Хорошо, но не надолго. Раздается знакомый гул — нарастает, заполняя все небо. Приоткрываю веки. Опять с юга, не спеша, проплывают «юнкерсы». Летят косяком, высоко. Когда входят в полосу солнца, сверкают, как лезвия ножей. Они уже над проливом, идут в сторону Керчи. Так почти ежедневно — по два-три раза в день бомбят керченскую группировку. Нас эти самолеты не удивляют, необычно только их количество: в трех группах, наверное, штук сто.
— Восемьдесят четыре, — уточняет Савелий. — Сила… А вчера было сорок…
Самолеты проходят над мысом Карабурун и, вместо того чтобы следовать дальше, разворачиваются и начинают вычерчивать круг над поселком. Затем неожиданно перестраиваются и, один, второй, третий, с ревом бросаются в пике… Гром!
— Ложись! — орет Савелий, хватая Копылову за руку и увлекая в траншею.

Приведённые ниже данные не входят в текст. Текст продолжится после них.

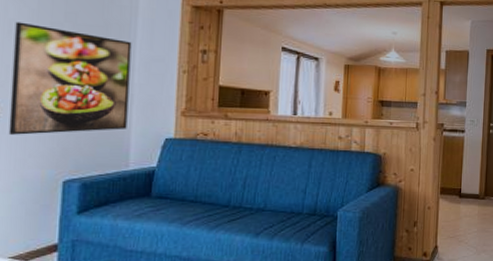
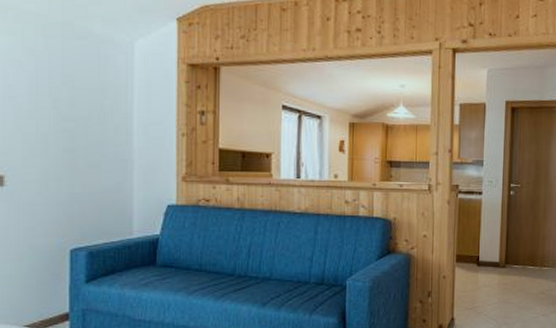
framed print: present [8,21,132,135] -> none [15,87,129,203]

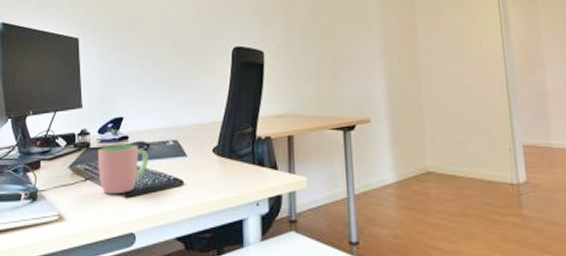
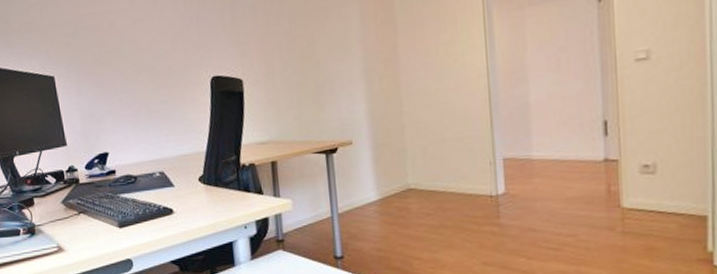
cup: present [98,145,149,195] -> none [88,178,138,226]

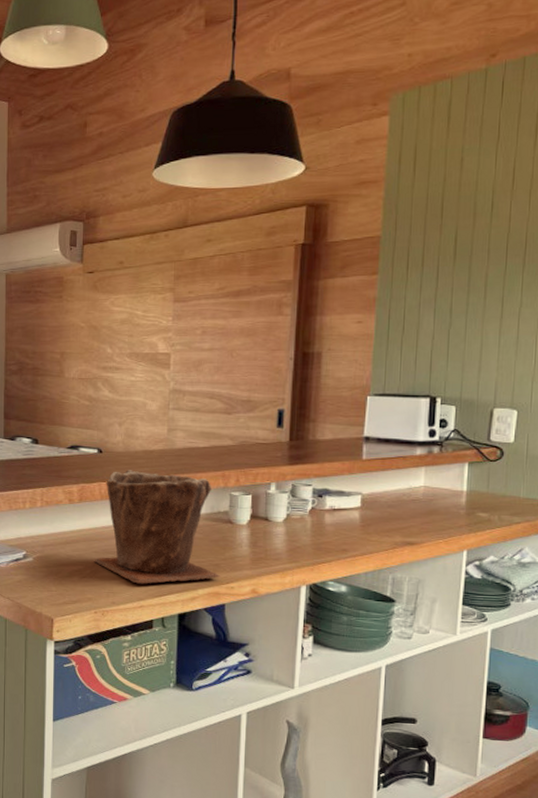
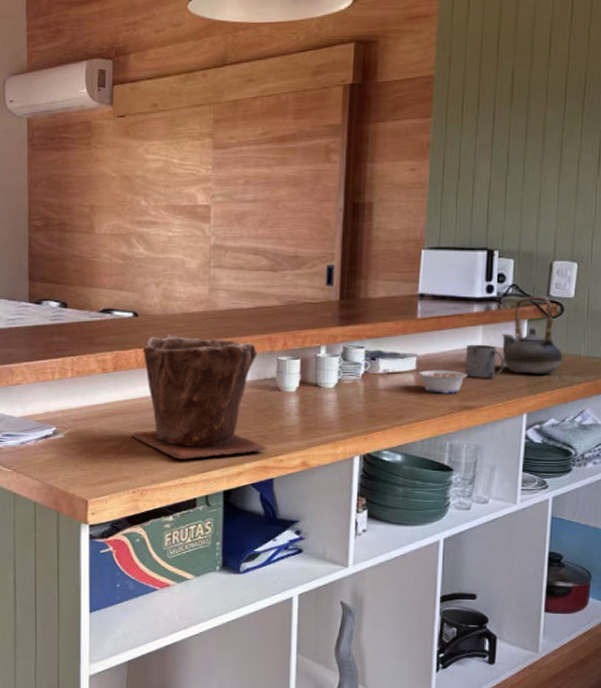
legume: none [356,507,410,530] -> present [411,370,467,394]
mug: none [407,484,447,516] -> present [464,344,506,378]
teapot: none [443,441,503,514] -> present [501,296,563,374]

Мы все бросаемся на дно, прилипаем друг к другу. Ходуном ходит земля, стонет. Кромсают железом ее внутренности. Громы перекатываются вначале где-то на сопках, потом подходят к берегу. Ревут растревоженные волны. Совсем рядом грохает бомба. В траншею летят камни, песок, обломки дерева. Воняет толом. Больно глазам. Тишина. Поднимаемся. Вблизи и вдали все заволокло густой пеленой черного дыма. Не день — ночь. Всматриваемся. И вдруг Копылова кричит, показывая рукой на виноградники:
— Раненые… подвал…
Бежим через дорогу и дальше за клуб к старому подвалу. Возле подвала дымится огромная воронка — из нее еще веет теплом. Валяется вывороченная с корнем акация. Вход в подвал завален камнями, горб крыши приплюснут. Из оконца-щели доносятся приглушенные крики и стоны. С хоздвора бегут сюда с лопатами и кирками санитары и Колька. Разбираем завал. В дыру просовывается Раина голова. На лбу ссадины. Расширяем лаз и вытаскиваем Раю. Девчата обнимают ее. Она отмахивается.

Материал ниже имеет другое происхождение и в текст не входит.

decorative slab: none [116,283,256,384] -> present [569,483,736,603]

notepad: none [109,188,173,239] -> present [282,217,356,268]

— Давайте быстрей раскапывайте, там одного бревном придавило.
Освобождаем вход, выносим раненых. Они оглушены, в горячке жалуются: «Тут болит», «Кажись, меня ранило». На месте бегло осматриваем их. Кажется, обошлось. Пострадавших двое. У одного переломаны ребра, второго контузило. У остальных ушибы. Все успокаиваются. Начинают переговариваться:
— Думал, нам крышка.
— Вот Раечка молодец. Дисциплину поддержала.
— Ведро с водой упало на меня, а я решил — кровью исхожу.
— Подвал этот невезучий. Батю нашего миной чуть не убило возле…
Перенесли раненых в новый блиндаж. Поселок дымится. Солнце теряется в хлопьях пепла, и вечер приходит незаметно. Прибегает Шура из школы.
— Ну, как тут у вас?
— Пронесло.
— А мы думали, от вас — рожки да ножки.